Now the problem is, that there are different hardware configurations, where this is running on, so I cannot upgrade the hardware easily, and I do not know how much throughput the network provides. So I need a way to fine-tune my DRBD configuration. There is an old entry on the Thomas Krenn Wiki (German), which provides ideas, but changing the IO scheduler seems to be outdated information, and I am not yet sure, if I want to touch sysctl
options affecting the memory stack.
So right now I am leaning towards tweaking my DRBD configuration.

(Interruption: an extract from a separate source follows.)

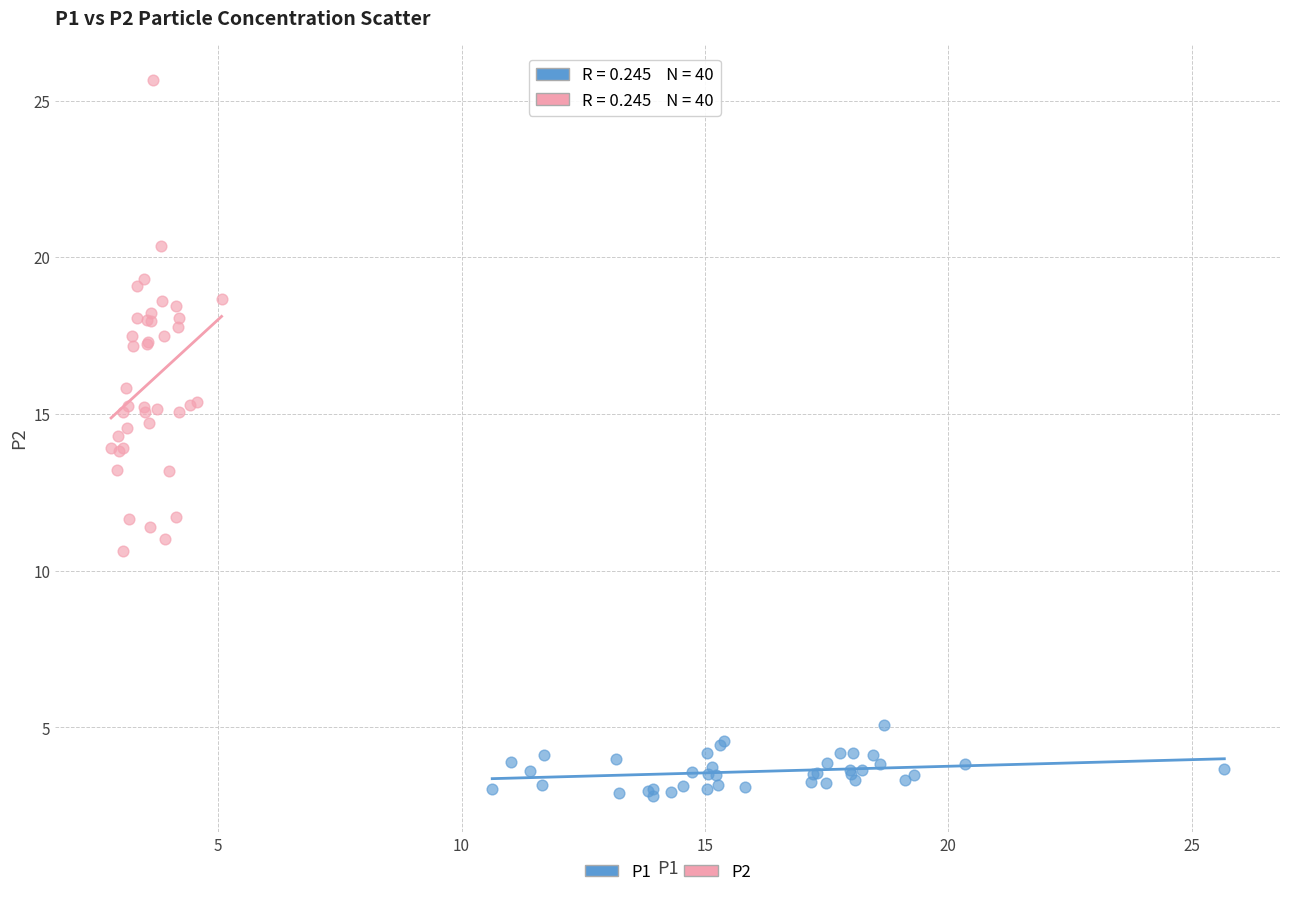

Which series contains the lowest Y value?

P1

This is my current configuration:
resource omd {
disk {
resync-rate 33M;
c-fill-target 1M;
c-min-rate 35M;
c-max-rate 110M;
}
net {
max-buffers 8000;
max-epoch-size 8000;
sndbuf-size 1M;
rcvbuf-size 1M;
verify-alg crc32c;
}
Maybe someone here can point me to where I might be able to tweak things. I am looking at ko-count
, but could only find a KB article for DRBD Proxy (see the first comment, as I am a new user and can only include two link in this post ), and I am unsure if/how that applies to DRDB itself. Upon re-reading this and looking at my logs I am becoming unsure if this value will actually help.
I appreciate any input in this matter, thanks in advance!